循环微泡和血浆中的 microRNA 作为补充糖尿病血脂异常及其并发症临床诊断的生物标志物

资金致谢 资金来源类型：公共拨款——仅限国家预算。主要资金来源：由罗马尼亚教育和研究部资助的研究，CNCS-UEFISCDI，项目编号。PN-III-P1-1.2-PCCDI-2017–0527（合同编号 83PCCDI/2018），项目编号。PN-III-P1-1.1-TE-2019-0811，在 PNCDI III 内”（合同号 TE 97/2020） 背景 血脂异常是心血管疾病和糖尿病的主要危险因素，糖尿病通常会导致严重的微血管并发症。据报道，与微泡 (MV) 相关的 microRNA (miRNA) 在糖尿病血脂异常的进展中调节细胞机制。我们假设检测血浆 MV 成分的变化可用作早期生物标志物，以防止糖尿病血脂异常的不可逆影响。目的：这项研究的目的是研究在伴有/不伴有微血管并发症的糖尿病血脂异常中是否存在循环 MV 和血浆 miRNA 的修饰，以及这些变化是否可以预测疾病的演变。方法 采集伴有/不伴有微血管并发症的糖尿病血脂异常患者血浆/血清，评估主要参数和炎症标志物。结果表明，与单独的糖尿病或血脂异常相比，糖尿病血脂异常患者的血糖、胆固醇、低密度脂蛋白胆固醇、甘油三酯浓度、收缩压显着升高。此外，检测到高水平的循环 IL-6 和源自内皮细胞 (CD144+)、血小板 (CD41+)、巨噬细胞 (CD14+) 和白细胞 (CD18+) 的 MV。在血浆 miRNA 和 MV 相关 miRNA 中发现了显着变化：122、-132、-143、-200b、-212，降低了 MV 中 miR-34a、-155、-218 的表达，降低了 miR-21、-34a， -132,-143 血浆中的表达式。
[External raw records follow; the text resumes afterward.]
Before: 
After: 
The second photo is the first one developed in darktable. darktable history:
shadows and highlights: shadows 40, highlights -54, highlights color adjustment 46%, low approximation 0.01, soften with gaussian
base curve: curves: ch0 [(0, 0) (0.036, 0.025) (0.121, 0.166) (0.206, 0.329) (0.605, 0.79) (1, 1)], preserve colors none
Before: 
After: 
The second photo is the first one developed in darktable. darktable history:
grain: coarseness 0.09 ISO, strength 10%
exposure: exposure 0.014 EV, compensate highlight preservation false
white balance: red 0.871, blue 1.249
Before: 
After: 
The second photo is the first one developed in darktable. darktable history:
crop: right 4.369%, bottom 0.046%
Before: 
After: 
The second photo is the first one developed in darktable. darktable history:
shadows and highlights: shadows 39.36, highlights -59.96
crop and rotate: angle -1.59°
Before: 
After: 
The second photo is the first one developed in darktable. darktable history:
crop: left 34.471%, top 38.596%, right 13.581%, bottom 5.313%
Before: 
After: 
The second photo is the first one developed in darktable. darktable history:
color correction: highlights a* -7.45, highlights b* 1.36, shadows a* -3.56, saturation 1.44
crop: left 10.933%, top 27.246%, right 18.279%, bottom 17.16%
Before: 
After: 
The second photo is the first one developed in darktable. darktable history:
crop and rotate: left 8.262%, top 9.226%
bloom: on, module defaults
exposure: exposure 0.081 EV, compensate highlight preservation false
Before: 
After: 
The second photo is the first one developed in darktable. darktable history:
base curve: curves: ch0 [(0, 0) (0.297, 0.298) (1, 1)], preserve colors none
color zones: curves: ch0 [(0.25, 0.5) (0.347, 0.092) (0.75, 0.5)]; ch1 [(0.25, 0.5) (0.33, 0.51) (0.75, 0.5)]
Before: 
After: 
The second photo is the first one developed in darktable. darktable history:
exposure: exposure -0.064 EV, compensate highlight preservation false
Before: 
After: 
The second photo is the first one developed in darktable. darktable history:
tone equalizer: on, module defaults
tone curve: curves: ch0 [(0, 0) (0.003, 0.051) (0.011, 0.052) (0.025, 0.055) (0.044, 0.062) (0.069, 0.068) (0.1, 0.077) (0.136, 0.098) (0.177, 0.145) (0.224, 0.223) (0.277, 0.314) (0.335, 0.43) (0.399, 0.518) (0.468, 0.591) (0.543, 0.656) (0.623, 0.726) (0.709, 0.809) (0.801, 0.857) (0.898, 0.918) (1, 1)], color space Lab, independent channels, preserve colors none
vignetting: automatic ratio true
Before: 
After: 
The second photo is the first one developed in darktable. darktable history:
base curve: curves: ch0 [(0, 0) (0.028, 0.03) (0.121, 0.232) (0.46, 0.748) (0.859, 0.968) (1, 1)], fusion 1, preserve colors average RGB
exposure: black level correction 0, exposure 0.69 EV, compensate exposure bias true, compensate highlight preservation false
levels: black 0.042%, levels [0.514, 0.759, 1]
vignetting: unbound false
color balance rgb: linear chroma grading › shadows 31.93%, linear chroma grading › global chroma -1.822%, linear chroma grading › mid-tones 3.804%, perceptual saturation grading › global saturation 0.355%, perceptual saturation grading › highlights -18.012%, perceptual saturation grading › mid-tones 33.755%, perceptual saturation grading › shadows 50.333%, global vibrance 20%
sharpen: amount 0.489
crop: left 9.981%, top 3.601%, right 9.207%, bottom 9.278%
值得注意的是，当微血管并发症与糖尿病血脂异常相关时，我们发现了显着变化，例如 MV 和血浆 miR-143 中 miR-21、-34a、-122、-126、-143、-218、-223 的表达增加，- 132 并降低 MV 和血浆 miR-223 中的 miR-200b,-212。结论 在糖尿病血脂异常患者中，特别是与微血管并发症相关的糖尿病血脂异常患者中，血浆 MV 含量和 miRNA 发生显着改变，表明它们可以成为糖尿病血脂异常及其并发症的生物标志物和潜在诊断工具。